▶ Work request:
Where the listing below has a line containing "1.商品組合/規格：韓國釜山-蔬菜四角魚板240g", output that line and all lines after it, verbatim, and no others.

▶ Provided records:
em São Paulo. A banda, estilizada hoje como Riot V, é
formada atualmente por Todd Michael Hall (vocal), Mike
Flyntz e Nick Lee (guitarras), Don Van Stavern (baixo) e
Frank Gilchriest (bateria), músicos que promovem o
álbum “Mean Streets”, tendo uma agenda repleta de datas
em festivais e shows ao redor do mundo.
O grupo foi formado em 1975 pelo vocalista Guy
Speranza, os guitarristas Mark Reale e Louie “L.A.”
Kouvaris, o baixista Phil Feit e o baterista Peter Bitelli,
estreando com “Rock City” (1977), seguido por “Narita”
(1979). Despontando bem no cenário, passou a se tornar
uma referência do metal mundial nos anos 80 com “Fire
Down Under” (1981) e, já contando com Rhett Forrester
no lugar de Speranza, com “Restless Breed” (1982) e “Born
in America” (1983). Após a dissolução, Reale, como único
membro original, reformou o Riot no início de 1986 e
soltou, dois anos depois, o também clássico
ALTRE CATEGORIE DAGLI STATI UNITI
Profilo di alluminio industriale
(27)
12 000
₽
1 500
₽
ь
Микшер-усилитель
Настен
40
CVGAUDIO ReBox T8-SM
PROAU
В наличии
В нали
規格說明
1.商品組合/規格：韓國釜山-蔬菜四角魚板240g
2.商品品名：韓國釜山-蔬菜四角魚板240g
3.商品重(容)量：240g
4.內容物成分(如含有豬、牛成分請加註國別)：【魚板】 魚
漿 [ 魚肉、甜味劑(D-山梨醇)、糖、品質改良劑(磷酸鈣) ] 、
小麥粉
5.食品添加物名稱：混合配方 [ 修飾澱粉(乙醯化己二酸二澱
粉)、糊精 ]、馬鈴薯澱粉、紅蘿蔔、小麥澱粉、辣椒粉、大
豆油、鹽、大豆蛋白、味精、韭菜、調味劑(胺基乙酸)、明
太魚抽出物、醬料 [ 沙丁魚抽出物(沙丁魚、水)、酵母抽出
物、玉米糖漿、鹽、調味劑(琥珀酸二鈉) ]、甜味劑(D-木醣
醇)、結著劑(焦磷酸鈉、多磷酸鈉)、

▶ Finished task:
1.商品組合/規格：韓國釜山-蔬菜四角魚板240g
2.商品品名：韓國釜山-蔬菜四角魚板240g
3.商品重(容)量：240g
4.內容物成分(如含有豬、牛成分請加註國別)：【魚板】 魚
漿 [ 魚肉、甜味劑(D-山梨醇)、糖、品質改良劑(磷酸鈣) ] 、
小麥粉
5.食品添加物名稱：混合配方 [ 修飾澱粉(乙醯化己二酸二澱
粉)、糊精 ]、馬鈴薯澱粉、紅蘿蔔、小麥澱粉、辣椒粉、大
豆油、鹽、大豆蛋白、味精、韭菜、調味劑(胺基乙酸)、明
太魚抽出物、醬料 [ 沙丁魚抽出物(沙丁魚、水)、酵母抽出
物、玉米糖漿、鹽、調味劑(琥珀酸二鈉) ]、甜味劑(D-木醣
醇)、結著劑(焦磷酸鈉、多磷酸鈉)、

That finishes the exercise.